Simply put, archiving digital images is a nightmare. It's the equivalent of keeping plates spinning at the end of sticks, and those plates keep getting bigger and bigger.
I have spent a lot of time thinking about digital photography. I'm of the opinion that film is going to be around for a long time to come. You may see some of the lesser films disappear as time goes by, but you will be able to buy film until May 23, 2037. And I'm sure it will become more expensive. Why do I say that? Well, look at 8mm movie film. When is the last time you've seen someone use it? You can STILL buy it today. The installed base for 35mm film has to be magnitudes greater than 8mm ever was. Don't fall for the panic that film is going to disappear next year. Film is too convenient for too many people not to be marketable.
Where I do love digital is the back end. When I shoot B&W film I develop it myself and then scan the film with a dedicated film scanner and make prints on an Epson using the Black-Only printing method. It's the best of both worlds.
I started in photography when I was 14-years-old, around 1980. You do the math from there. I still have about everything I've ever shot in negative or slide form. I was going through tons of old negatives a few years ago. My dad was in the hospital at the time and eventually died. I was shooting with a little digicam at the time, thinking it was the greatest thing ever and I would never go back to film.
Then I ran across some frames of me with my parents shot by my girlfriend with my camera when I graduated from college.
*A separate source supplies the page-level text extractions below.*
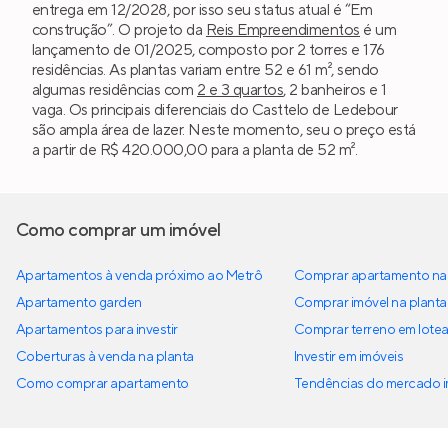
entrega em 12/2028, por isso seu status atual é “Em
construção”. O projeto da
Reis Empreendimentos
é um
lançamento de 01/2025, composto por 2 torres e 176
residências. As plantas variam entre 52 e 61 m², sendo
algumas residências com
2 e 3 quartos
, 2 banheiros e 1
vaga. Os principais diferenciais do Casttelo de Ledebour
são ampla área de lazer. Neste momento, seu o preço está
a partir de R$ 420.000,00 para a planta de 52 m².
Como comprar um imóvel
Apartamentos à venda próximo ao Metrô
Comprar apartamento na 
Apartamento garden
Comprar imóvel na planta
Apartamentos para investir
Comprar terreno em lote
Coberturas à venda na planta
Investir em imóveis
Como comprar apartamento
Tendências do mercado im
I never bothered to print them since at the time they didn't seem all that important. When I came across the negatives I had forgotten they existed. It turns out that those are the only frames I have of me together with my mom and dad. He didn't like to have his picture taken too much and besides, I was always behind the camera, not in front of it.
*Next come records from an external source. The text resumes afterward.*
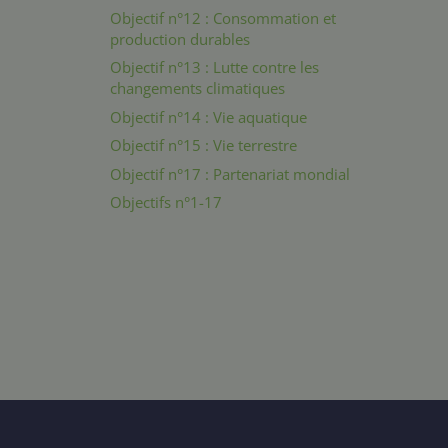
Objectif n°12 : Consommation et
production durables
Objectif n°13 : Lutte contre les
changements climatiques
Objectif n°14 : Vie aquatique
Objectif n°15 : Vie terrestre
Objectif n°17 : Partenariat mondial
Objectifs n°1-17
What may not seem important today may be important to you or your family years from now. Think before you delete your images on purpose!
Then I began to wonder what would have happened if those pictures were taken with a digital camera 15 years ago. Would I still have them today? My guess is probably not. I may have deleted them to save space. What we think isn't important now often becomes so later. Or they would have vanished when a hard drive went bad, or if I HAD written them to a CD maybe it would have become unreadable. That scared me quite a bit. But once I developed that negative it sat there for all those years waiting for me to discover it again. Sure, it could have been lost or destroyed in a flooding or fire. But that seems less likely to happen with film than digital images vanishing in a blink of the eye.
Digital is great for a lot of reasons but it's not the end all of traditional film-based photography. I will admit that I actually own a DSLR and find there are times that it's handy to have. I urge you to think about how you are going to archive all those images you shoot. I know that many people will never bother to make a backup CD or at least copy their digicam images to a backup hard drive. All hard drives die and CD or DVDs can go bad. It's just a matter of when, not if, a hard drive will eventuall fail. When that happens a lot of irreplaceable images will be gone forever. That ought to scare everybody.
If you are going to shoot digital, a print can serve, in the long term, as your archival output. Make prints of any digital images that will cause you anguish once they are lost.
Currently I make three copies of all digital images. Two copies go to hard drives and the third gets burned to a DVD. To keep a schedule I archive images by month on DVD. It keeps everything managable in terms of space and time to stick to a monthly schedule.
Once the hard drives are filled they will be put on a shelf. If one should die a clone can be made from the other. The DVDs serve as a last-ditch fail safe. Eventually I will leave these with my brother for safe keeping off site.
I'm sure there are better ways to archive, but that's how I'm keeping those plates spinning for now.